**** Dataset records ****

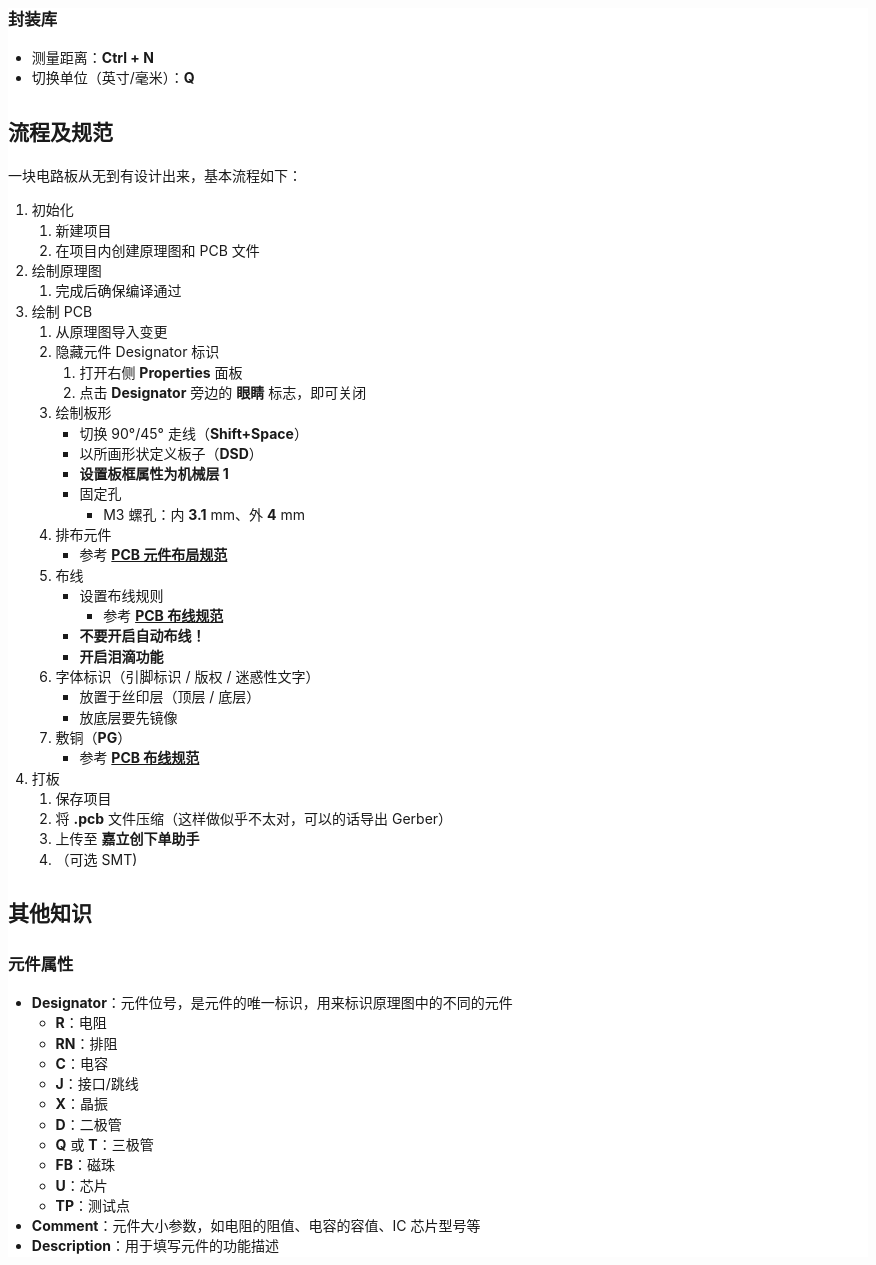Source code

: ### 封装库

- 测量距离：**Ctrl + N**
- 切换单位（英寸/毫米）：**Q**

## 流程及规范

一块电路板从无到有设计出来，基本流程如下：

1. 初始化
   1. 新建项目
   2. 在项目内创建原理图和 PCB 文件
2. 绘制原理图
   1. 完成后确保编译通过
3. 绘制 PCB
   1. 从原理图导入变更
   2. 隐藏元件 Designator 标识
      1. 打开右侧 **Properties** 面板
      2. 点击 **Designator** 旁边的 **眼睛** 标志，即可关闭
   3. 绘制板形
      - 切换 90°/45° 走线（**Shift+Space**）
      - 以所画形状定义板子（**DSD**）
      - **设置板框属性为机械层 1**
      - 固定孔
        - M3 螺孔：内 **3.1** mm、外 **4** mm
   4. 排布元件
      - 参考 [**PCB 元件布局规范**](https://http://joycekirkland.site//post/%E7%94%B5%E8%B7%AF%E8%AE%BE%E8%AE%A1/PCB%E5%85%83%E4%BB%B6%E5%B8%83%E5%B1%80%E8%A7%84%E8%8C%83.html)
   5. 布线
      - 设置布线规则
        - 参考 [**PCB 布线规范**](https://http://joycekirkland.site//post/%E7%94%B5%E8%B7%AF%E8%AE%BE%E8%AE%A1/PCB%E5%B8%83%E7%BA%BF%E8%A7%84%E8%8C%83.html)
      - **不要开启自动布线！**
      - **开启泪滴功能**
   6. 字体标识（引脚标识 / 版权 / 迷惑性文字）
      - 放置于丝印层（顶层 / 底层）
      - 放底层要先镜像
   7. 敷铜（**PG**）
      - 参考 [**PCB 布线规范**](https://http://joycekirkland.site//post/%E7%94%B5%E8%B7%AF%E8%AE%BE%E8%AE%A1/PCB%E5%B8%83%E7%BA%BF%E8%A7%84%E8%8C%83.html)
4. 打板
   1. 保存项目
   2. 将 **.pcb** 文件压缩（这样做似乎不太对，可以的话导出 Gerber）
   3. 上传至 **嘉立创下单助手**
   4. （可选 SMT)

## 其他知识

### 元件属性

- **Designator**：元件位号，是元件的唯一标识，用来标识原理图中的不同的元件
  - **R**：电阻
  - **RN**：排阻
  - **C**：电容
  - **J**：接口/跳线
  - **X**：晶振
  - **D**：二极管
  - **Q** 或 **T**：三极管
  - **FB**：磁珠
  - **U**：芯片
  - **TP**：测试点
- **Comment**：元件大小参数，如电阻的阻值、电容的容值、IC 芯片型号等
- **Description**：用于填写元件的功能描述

****

**Task**
Which lines in the records above contain the string "Designator"? Gather each one and copy it in full.

**Task solution**
   2. 隐藏元件 Designator 标识
      2. 点击 **Designator** 旁边的 **眼睛** 标志，即可关闭
- **Designator**：元件位号，是元件的唯一标识，用来标识原理图中的不同的元件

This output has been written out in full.